The tale obviously continued to have us take the points and go on to win the match but it’s Rising Storm’s decision to fill a level with trees and play it out at night that stuck out to me. The intensely reduced visibility is the sort of ingredient that Rising Storm, with its incline towards realism, feels the liberty to play with, and it’s just the spice that allowed for that sort of creeping along, covering each other and trying to remain hidden style of gameplay that felt exactly like you’d expect it to feel; terrifying. It reminded me of playing hide and seek in the woods at night and, in all honesty, I was probably holding my breath while hunched over my keyboard throughout the entire thing.

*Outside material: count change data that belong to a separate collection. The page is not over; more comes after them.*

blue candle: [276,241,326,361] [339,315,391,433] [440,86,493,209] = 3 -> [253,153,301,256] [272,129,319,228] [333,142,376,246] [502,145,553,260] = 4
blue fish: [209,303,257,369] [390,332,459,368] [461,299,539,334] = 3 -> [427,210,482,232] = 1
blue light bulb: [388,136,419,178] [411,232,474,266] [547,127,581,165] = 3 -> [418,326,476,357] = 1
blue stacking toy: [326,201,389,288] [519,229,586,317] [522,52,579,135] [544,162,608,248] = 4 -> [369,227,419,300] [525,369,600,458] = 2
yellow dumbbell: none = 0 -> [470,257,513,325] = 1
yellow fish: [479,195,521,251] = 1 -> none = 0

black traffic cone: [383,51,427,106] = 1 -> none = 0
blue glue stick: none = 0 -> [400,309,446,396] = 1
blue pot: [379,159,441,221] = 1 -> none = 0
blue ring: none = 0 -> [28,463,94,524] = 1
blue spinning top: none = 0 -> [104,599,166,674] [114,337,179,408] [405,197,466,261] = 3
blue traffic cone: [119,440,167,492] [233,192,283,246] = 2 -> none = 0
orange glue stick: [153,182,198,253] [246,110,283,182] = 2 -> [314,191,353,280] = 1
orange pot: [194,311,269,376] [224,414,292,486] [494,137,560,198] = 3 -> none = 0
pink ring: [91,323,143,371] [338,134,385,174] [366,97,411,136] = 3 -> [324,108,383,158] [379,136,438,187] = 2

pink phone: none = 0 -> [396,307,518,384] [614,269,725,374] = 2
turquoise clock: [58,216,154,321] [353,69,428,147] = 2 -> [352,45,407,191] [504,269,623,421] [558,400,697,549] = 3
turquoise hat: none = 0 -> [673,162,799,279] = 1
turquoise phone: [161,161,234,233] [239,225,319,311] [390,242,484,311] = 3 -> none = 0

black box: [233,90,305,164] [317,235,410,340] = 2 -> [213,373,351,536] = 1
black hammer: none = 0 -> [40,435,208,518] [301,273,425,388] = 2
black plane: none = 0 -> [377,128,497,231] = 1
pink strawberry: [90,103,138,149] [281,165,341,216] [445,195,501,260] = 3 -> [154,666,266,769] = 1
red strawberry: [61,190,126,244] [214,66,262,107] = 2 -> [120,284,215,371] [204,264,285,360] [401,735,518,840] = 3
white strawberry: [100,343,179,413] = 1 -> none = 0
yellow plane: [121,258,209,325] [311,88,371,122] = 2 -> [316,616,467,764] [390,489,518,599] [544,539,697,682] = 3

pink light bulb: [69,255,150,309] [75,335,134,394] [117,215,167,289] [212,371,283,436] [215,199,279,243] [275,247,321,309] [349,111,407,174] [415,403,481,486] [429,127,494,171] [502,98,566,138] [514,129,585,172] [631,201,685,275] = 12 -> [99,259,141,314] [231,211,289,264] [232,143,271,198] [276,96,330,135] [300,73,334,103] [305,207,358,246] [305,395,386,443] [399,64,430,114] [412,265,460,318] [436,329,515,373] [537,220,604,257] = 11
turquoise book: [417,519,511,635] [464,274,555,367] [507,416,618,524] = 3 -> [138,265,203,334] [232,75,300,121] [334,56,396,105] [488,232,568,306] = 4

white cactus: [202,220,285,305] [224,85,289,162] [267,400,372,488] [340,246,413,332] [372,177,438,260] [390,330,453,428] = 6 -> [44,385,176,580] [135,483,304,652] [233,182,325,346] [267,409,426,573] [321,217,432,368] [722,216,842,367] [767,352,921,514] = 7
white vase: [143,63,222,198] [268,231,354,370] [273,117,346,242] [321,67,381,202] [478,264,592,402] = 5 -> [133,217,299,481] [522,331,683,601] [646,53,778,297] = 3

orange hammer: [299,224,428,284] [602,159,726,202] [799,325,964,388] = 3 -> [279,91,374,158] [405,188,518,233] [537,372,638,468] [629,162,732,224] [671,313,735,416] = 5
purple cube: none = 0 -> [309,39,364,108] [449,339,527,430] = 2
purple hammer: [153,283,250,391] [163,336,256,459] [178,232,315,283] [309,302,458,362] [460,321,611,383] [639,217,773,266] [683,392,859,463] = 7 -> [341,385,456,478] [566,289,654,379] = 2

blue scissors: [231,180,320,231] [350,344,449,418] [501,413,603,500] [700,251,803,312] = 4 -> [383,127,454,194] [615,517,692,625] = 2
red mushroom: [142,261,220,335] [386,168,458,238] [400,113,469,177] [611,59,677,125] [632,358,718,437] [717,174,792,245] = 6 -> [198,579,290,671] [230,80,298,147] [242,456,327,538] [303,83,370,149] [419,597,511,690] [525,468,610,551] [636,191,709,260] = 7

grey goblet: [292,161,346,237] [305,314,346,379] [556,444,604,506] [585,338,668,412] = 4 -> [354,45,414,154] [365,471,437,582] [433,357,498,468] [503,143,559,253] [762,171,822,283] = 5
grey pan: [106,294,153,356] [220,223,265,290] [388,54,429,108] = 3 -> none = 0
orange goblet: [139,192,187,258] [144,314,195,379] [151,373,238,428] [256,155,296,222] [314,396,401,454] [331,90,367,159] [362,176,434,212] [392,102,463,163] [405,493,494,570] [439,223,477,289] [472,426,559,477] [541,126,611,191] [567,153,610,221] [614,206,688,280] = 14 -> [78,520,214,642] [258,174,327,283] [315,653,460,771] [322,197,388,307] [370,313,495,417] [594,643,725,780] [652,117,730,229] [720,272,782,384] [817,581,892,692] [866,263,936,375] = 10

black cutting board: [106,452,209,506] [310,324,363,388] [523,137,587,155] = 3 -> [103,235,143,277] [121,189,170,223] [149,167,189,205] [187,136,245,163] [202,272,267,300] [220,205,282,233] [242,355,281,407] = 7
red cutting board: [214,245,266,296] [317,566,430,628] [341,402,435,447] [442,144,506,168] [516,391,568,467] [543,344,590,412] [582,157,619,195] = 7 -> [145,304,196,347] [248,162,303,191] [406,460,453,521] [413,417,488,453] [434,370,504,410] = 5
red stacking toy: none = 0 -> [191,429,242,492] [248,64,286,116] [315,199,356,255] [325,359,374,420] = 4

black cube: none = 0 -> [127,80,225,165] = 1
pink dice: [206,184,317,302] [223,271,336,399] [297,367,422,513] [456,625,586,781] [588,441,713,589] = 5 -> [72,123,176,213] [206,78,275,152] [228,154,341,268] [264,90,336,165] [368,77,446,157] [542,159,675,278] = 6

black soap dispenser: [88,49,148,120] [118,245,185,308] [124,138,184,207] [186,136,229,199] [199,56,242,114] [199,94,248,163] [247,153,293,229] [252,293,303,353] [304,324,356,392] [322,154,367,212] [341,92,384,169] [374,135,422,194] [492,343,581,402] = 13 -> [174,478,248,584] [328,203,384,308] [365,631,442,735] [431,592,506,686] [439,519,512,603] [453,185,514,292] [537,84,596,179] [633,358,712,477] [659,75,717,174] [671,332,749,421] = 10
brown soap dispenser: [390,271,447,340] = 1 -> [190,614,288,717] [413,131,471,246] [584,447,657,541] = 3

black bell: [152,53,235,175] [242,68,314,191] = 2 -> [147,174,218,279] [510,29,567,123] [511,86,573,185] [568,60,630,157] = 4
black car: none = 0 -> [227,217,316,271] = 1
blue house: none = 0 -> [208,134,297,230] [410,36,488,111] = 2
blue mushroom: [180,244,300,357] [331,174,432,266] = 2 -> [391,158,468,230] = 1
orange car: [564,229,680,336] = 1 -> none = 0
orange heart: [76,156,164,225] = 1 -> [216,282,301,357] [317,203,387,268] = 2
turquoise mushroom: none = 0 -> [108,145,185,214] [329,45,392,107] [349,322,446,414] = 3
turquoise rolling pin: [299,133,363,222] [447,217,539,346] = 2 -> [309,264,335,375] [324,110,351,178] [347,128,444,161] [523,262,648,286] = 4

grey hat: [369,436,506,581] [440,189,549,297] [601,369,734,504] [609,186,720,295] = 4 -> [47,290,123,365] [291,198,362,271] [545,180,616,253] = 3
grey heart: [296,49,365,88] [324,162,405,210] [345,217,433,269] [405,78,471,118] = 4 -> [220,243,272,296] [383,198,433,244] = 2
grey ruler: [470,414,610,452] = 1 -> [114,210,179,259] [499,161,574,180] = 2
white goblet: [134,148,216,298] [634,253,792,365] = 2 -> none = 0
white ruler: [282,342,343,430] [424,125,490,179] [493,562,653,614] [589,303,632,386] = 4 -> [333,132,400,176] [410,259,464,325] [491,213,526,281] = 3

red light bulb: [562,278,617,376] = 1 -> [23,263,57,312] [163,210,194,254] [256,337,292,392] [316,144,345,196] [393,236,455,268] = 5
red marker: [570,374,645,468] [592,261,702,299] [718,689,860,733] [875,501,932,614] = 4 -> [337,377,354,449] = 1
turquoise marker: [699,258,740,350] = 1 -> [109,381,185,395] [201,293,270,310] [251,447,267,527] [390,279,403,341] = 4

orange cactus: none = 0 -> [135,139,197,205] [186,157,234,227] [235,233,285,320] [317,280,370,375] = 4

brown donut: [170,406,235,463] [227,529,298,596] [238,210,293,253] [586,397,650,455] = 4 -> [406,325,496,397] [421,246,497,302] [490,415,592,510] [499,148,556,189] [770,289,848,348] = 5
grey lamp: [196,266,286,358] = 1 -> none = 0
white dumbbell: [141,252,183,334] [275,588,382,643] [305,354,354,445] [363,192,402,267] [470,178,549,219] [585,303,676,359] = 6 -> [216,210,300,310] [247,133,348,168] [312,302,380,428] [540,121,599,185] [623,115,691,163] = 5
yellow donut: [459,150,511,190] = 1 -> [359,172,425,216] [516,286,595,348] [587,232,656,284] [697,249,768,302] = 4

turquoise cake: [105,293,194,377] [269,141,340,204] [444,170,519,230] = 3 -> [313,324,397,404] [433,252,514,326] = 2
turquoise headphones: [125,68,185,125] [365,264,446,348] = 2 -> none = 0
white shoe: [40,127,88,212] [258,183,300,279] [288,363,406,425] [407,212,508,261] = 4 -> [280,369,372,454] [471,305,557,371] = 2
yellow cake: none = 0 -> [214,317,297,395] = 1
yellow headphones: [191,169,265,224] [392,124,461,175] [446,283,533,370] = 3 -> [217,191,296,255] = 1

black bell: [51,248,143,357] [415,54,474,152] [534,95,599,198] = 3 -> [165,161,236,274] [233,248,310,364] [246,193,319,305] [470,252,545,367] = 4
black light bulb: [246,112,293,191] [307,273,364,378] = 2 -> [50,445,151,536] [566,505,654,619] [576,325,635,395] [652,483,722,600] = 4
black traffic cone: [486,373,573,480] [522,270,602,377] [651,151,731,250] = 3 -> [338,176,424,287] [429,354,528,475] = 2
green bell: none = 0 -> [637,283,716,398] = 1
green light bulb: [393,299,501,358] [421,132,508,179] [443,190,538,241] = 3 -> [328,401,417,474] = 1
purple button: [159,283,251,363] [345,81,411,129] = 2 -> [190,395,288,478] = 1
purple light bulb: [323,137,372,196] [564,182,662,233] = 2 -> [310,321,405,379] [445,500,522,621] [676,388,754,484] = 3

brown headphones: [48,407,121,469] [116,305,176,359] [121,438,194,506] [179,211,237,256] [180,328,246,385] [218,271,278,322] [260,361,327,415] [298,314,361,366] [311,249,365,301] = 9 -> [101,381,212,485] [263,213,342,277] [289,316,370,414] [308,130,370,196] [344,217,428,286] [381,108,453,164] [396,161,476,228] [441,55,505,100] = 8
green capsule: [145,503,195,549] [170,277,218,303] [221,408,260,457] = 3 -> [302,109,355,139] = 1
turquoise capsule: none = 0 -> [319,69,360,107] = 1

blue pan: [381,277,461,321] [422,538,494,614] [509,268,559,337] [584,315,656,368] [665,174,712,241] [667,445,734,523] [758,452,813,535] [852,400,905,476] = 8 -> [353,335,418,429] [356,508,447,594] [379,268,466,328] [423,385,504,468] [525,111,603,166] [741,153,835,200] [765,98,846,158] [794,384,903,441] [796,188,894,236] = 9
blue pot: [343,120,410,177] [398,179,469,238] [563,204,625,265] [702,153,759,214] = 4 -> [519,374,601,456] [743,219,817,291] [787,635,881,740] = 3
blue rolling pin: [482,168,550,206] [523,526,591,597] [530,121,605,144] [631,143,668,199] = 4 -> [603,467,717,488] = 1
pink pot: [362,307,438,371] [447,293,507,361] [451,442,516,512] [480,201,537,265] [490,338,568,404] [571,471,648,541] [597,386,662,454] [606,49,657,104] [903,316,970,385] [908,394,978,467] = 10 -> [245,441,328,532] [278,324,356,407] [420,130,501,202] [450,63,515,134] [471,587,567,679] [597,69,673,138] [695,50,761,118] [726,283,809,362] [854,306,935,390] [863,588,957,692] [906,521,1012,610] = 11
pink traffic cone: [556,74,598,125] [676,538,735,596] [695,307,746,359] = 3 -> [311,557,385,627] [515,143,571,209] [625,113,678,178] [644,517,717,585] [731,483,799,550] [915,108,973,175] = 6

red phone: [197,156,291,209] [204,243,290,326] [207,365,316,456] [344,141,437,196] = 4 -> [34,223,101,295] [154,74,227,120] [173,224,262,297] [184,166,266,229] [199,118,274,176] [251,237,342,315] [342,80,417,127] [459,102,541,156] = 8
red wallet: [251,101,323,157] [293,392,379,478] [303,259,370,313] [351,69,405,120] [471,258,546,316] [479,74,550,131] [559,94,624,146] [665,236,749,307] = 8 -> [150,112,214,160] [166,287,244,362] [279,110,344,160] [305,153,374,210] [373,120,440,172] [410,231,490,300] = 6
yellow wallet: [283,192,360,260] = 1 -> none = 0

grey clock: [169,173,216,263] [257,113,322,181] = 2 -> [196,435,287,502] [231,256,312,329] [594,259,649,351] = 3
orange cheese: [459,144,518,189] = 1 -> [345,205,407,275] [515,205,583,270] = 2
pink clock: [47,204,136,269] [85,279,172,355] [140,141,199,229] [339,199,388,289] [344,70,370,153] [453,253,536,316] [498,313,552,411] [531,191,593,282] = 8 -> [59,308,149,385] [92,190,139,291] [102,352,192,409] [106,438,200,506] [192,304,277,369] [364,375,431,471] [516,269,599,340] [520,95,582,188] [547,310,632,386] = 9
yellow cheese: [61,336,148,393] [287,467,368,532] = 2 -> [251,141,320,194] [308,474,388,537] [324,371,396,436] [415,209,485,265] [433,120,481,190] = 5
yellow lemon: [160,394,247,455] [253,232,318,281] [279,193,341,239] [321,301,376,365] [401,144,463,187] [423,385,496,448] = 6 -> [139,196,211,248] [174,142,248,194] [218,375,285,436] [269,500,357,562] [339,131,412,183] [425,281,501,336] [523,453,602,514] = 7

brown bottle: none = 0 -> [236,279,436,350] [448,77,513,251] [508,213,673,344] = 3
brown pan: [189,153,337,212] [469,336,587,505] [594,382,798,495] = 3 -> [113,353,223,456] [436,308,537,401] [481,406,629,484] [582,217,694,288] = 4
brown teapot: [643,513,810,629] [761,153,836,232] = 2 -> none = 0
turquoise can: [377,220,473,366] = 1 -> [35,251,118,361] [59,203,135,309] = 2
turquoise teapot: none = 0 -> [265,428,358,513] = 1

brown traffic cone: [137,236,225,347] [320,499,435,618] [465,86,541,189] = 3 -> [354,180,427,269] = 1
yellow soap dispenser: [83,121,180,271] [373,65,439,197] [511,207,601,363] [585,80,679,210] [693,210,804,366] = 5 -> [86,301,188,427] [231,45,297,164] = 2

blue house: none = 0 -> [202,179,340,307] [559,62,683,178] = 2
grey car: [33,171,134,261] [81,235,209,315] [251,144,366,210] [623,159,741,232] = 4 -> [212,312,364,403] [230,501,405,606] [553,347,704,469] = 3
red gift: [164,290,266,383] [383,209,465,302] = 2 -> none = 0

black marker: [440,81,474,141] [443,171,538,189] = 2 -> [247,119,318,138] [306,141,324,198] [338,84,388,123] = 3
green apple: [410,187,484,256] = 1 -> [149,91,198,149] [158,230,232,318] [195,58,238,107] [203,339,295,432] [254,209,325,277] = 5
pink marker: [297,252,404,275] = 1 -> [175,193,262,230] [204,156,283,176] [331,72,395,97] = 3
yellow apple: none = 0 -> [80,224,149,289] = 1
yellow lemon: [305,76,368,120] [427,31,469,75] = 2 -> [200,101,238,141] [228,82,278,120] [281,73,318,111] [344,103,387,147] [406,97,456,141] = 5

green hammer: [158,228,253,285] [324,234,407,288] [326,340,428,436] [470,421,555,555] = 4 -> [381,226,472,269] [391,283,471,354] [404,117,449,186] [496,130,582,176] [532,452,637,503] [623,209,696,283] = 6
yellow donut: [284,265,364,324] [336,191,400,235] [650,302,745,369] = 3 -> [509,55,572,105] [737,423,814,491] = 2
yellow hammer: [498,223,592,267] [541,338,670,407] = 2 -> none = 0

Perhaps it was the choice of Guadalcanal, or the knowledge that Iwo Jima is another map in this beta, but my mind flashed back to Battlefield 1942 (and, yes, 1943) and all I could think about was how frivolous and ultimately arcade-like those experiences are in comparison, with their easy to use weapons and huge open areas. I’ve been one to triumph and trumpet the Battlefield experience over Call of Duty for a long time on the basis that Battlefield is more varied and intense but it’s like a Micro Machines Army set compared to Rising Storm (I’d kill for a Battlefield map based Night Attack! by the way). In Red Orchestra I’ve found the real Battlefield, and it all comes down to the feelings of claustrophobic pressure conveyed in its mechanics.

You see, Multiplayer games of this scope can easily become disorganised but through Red Orchestra’s myriad of systems, and the morale system in particular, the two opposing teams of players do dig in and do advance cautiously and do use the smart cover system and do play patiently. The whole thing feels more structured and real because of this, and anyone that finds online FPS games a little bit reckless and brainless needs to experience Red Orchestra 2 or, indeed, Rising Storm to see that not only can they can be better, they are better.

It’s not an exaggeration to state that while playing I frequently found myself scared and, to an extent, a little sick. The way you have to ‘check’ your ammunition by holding the reload button or how you have to aim with one button and hold your breath with another and, of course, the disorientation felt while cowering behind a downed fighter plane that’s rattling with the staccato of heavy machine gun fire. Everything in Rising Storm requires just that little extra touch of concentration and consideration which, admittedly, can feel overwhelming, but in my eyes this just makes it uniquely thrilling, and an absolutely essential online shooter.

Again, I feel like I’m not offering a lot of new info to those that know Red Orchestra 2 and I apologise. In fact to those people I say simply this; from this beta alone, Rising Storm feels like a worthy addition to the franchise. More organic battlegrounds, more varied combat settings, new armies with new weapons and new abilities, all delivered with the same agonising, intoxicating Red Orchestra ‘charm’ of the second title. Considering how much Red Orchestra 2 got right in the first place, Rising Storm’s approach of ‘more of that but in a new setting’ is exactly all it needed to be, really. The bullets are still terrifying.